__Task instructions__: Work through the records that follow and return each line containing the word "Conclusion".

__Data for this task__:
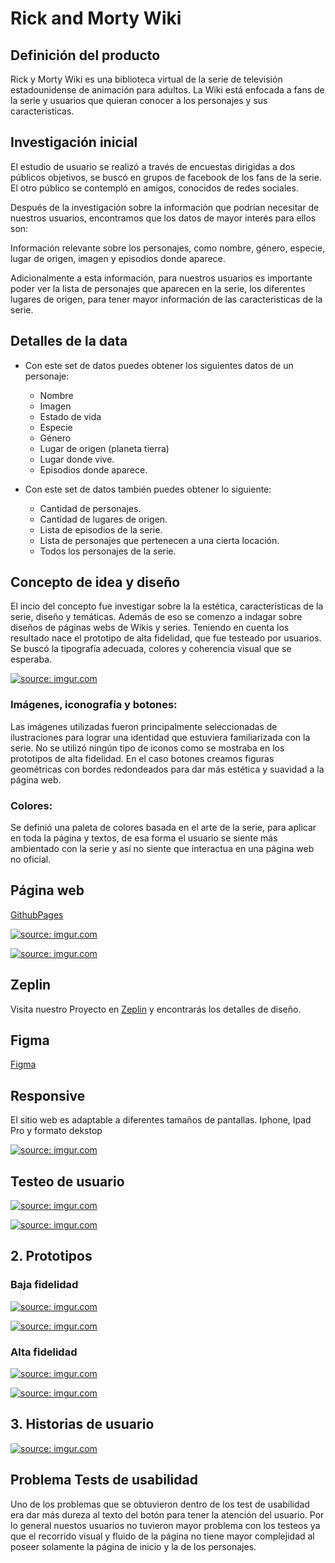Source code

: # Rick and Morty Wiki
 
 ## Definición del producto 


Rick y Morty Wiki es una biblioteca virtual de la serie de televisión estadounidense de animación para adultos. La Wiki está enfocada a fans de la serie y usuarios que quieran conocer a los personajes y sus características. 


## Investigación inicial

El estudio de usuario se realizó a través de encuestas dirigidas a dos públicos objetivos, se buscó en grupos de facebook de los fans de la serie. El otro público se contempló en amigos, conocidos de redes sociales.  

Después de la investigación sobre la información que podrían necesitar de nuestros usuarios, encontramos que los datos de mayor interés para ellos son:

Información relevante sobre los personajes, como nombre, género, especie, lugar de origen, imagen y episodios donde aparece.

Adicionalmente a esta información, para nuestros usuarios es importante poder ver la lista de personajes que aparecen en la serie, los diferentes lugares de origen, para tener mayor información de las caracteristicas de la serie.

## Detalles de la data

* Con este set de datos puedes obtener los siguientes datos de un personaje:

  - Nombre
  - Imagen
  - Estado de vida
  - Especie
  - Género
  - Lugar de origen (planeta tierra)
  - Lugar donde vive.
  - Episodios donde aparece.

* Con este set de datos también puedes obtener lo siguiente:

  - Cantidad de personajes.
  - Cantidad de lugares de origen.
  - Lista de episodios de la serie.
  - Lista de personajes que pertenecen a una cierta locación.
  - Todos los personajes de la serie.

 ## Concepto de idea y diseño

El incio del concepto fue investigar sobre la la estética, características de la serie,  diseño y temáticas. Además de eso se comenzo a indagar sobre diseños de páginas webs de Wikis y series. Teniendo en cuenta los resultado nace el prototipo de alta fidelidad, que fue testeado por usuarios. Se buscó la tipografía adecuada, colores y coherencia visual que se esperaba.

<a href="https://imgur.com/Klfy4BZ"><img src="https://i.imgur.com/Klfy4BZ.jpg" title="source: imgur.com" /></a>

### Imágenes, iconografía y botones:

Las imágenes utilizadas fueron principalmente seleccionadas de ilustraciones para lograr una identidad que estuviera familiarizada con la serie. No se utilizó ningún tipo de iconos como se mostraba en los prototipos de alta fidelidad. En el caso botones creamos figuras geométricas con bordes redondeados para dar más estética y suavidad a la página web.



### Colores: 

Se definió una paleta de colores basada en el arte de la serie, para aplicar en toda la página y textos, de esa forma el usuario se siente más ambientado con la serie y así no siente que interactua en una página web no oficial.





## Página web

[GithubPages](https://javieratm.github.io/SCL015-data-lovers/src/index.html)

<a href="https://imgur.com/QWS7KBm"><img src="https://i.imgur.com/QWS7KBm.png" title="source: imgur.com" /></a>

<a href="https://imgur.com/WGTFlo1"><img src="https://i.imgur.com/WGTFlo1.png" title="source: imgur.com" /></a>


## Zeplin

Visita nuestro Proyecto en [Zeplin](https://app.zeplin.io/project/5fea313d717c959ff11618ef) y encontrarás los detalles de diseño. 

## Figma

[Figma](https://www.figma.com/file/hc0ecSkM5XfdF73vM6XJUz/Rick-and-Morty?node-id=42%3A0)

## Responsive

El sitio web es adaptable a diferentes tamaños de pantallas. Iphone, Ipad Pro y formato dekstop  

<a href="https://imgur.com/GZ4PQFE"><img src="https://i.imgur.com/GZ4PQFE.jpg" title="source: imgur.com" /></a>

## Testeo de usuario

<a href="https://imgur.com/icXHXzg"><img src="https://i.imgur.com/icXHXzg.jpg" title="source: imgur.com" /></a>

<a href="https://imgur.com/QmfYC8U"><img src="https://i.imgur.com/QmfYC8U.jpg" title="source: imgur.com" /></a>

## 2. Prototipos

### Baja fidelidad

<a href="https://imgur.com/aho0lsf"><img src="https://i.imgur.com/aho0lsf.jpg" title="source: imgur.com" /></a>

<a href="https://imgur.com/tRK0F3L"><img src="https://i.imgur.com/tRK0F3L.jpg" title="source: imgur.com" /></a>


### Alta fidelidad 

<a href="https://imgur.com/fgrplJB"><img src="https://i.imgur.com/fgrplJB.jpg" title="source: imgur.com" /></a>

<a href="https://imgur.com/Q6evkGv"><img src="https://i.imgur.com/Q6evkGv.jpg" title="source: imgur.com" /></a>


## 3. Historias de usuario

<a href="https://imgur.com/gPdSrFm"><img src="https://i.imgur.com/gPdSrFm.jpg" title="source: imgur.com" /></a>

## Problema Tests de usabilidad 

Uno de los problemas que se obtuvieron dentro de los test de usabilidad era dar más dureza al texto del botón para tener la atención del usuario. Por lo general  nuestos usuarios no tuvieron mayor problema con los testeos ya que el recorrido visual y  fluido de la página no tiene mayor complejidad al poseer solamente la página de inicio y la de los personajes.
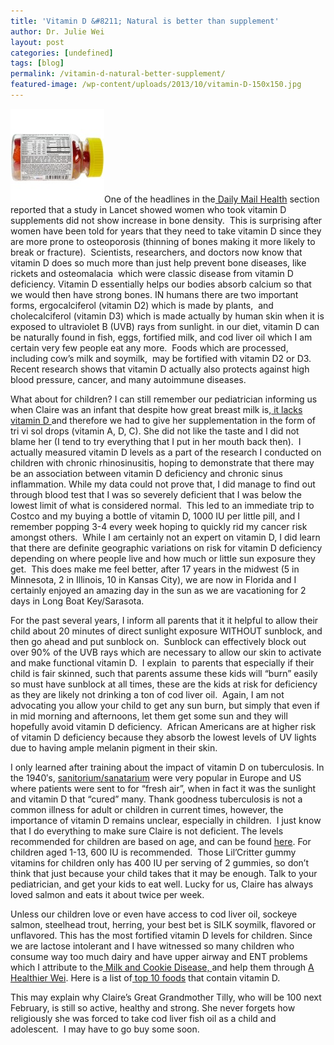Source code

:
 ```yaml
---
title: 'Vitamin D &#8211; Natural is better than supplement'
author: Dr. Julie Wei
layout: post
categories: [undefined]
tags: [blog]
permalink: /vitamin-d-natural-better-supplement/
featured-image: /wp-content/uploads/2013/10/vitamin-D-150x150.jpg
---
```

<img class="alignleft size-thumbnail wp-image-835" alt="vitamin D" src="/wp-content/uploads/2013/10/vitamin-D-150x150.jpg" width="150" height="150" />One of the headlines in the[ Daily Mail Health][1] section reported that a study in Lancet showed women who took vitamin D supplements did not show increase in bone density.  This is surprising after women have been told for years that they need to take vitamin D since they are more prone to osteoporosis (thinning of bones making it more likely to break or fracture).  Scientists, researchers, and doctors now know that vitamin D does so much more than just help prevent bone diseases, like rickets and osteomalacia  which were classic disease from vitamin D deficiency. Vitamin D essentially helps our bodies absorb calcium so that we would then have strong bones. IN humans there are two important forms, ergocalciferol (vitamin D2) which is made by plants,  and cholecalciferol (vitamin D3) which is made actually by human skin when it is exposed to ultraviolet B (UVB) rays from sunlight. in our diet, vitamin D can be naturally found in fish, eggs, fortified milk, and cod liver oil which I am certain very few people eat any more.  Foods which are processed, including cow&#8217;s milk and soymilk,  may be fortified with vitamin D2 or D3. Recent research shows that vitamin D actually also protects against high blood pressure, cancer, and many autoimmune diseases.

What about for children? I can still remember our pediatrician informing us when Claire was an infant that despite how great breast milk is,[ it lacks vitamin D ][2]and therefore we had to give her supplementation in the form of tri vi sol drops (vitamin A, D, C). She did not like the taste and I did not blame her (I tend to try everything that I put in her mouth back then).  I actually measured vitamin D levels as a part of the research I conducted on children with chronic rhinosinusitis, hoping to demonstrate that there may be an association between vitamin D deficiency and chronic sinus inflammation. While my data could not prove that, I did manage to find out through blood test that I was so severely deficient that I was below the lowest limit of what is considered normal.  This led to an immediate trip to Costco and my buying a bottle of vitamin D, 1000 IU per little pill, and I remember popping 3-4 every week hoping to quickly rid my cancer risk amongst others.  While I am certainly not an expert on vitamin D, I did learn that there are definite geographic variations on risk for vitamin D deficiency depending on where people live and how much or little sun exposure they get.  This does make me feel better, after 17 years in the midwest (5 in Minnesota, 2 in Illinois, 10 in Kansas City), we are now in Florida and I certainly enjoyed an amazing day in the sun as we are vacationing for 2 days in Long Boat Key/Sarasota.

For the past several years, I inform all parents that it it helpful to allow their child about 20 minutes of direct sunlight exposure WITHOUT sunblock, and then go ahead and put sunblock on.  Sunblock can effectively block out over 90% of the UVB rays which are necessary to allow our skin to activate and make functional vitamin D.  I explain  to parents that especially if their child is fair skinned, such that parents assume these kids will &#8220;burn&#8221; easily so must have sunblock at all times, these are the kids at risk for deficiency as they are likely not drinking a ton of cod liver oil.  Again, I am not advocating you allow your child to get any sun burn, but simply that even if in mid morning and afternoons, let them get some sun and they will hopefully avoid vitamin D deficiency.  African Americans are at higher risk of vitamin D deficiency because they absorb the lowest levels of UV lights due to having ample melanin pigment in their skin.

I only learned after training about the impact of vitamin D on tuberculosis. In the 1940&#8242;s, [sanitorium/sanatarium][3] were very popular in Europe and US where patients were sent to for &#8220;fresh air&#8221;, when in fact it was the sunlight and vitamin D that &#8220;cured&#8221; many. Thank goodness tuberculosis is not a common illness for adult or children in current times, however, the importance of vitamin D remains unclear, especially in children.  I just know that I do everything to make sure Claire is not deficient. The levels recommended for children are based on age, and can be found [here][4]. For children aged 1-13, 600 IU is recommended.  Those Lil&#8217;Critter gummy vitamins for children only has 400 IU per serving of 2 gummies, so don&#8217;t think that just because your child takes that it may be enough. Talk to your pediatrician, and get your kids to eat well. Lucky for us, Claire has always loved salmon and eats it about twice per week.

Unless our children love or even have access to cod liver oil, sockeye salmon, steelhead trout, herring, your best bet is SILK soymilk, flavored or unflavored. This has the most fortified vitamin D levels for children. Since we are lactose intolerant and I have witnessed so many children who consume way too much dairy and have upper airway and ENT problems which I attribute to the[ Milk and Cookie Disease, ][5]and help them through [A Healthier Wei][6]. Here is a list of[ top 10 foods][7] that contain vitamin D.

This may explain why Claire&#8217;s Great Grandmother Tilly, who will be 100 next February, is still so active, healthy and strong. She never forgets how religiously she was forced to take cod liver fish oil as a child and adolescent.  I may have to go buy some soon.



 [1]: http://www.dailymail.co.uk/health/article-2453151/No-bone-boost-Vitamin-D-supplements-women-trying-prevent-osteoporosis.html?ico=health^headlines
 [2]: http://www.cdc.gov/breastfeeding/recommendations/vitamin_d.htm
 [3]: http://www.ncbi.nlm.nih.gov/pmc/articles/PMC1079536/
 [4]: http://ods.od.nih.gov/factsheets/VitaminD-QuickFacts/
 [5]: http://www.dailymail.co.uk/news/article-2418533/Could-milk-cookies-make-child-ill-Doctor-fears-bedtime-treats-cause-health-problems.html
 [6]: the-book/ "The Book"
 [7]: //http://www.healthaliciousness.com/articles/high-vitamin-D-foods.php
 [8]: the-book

==

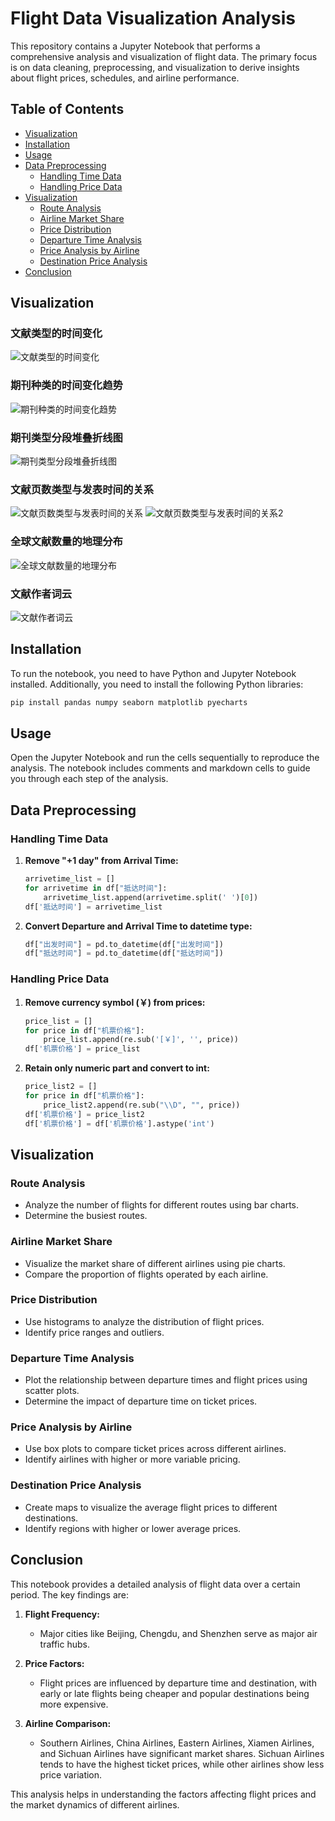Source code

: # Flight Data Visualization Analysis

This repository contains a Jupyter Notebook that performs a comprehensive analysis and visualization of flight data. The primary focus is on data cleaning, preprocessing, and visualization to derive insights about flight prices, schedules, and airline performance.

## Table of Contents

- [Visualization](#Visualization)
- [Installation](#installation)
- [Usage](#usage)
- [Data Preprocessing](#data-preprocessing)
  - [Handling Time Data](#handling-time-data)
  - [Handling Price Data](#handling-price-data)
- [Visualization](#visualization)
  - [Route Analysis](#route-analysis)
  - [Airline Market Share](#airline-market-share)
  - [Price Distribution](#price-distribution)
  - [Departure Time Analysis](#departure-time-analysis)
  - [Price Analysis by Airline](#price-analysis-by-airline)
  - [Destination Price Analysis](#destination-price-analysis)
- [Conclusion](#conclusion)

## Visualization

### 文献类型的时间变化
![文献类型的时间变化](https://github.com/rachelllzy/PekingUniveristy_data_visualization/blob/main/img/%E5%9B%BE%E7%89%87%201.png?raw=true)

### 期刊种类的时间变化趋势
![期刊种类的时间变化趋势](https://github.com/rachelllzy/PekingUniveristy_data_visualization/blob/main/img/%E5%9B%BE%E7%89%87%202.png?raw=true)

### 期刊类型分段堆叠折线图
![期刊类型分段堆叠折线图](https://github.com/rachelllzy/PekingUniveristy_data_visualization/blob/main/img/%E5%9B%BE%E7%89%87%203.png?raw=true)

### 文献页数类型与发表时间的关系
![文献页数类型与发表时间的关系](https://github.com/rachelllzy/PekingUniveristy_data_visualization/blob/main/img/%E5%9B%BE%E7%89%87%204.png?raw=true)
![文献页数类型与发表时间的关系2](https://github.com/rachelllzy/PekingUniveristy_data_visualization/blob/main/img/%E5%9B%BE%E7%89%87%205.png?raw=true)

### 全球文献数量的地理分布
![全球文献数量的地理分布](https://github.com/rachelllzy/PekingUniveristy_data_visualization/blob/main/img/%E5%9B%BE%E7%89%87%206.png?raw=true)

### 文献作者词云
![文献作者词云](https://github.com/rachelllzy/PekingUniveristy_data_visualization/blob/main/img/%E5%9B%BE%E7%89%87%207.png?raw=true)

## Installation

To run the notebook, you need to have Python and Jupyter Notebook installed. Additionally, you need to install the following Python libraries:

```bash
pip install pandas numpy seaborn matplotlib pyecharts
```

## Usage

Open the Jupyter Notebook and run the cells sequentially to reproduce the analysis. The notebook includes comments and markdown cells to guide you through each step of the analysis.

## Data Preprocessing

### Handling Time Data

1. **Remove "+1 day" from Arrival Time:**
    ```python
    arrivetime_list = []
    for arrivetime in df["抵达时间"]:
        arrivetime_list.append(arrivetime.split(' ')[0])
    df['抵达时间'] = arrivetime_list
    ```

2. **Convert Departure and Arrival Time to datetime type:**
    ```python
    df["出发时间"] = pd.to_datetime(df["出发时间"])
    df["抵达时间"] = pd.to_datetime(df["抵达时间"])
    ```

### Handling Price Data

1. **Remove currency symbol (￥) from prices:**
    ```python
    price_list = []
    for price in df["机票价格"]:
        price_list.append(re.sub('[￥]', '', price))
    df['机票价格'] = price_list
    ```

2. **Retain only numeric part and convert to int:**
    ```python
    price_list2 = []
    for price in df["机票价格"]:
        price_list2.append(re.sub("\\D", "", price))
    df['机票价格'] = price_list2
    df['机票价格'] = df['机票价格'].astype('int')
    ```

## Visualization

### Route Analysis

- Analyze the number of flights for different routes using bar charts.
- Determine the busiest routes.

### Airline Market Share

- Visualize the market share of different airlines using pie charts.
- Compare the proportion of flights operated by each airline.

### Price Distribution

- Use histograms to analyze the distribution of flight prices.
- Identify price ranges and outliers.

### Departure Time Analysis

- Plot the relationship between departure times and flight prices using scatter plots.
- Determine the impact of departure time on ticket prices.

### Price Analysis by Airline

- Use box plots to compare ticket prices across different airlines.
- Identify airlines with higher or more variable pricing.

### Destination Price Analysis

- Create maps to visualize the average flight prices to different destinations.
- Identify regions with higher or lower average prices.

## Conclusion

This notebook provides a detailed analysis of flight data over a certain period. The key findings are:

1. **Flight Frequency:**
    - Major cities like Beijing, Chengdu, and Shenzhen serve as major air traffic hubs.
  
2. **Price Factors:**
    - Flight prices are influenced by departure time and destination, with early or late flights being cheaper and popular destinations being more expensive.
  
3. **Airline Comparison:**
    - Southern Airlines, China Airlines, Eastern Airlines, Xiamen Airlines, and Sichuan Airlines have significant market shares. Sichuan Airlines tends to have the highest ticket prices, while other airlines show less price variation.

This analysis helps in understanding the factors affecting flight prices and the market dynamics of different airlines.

__Response area__:
- [Conclusion](#conclusion)
## Conclusion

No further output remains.